AVAILABLE DATA —
»»

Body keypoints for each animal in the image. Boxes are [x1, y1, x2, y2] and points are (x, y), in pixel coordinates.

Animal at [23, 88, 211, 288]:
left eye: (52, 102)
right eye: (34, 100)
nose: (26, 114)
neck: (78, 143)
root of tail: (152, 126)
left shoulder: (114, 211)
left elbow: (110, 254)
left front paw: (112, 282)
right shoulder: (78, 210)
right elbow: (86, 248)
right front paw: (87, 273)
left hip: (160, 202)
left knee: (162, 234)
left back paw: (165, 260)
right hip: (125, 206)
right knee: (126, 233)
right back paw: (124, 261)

««

EXERCISE PROMPT — Write the records out once more, word for word.

ANSWER TO THIS PROBLEM —
Body keypoints for each animal in the image. Boxes are [x1, y1, x2, y2] and points are (x, y), in pixel coordinates.

Animal at [23, 88, 211, 288]:
left eye: (52, 102)
right eye: (34, 100)
nose: (26, 114)
neck: (78, 143)
root of tail: (152, 126)
left shoulder: (114, 211)
left elbow: (110, 254)
left front paw: (112, 282)
right shoulder: (78, 210)
right elbow: (86, 248)
right front paw: (87, 273)
left hip: (160, 202)
left knee: (162, 234)
left back paw: (165, 260)
right hip: (125, 206)
right knee: (126, 233)
right back paw: (124, 261)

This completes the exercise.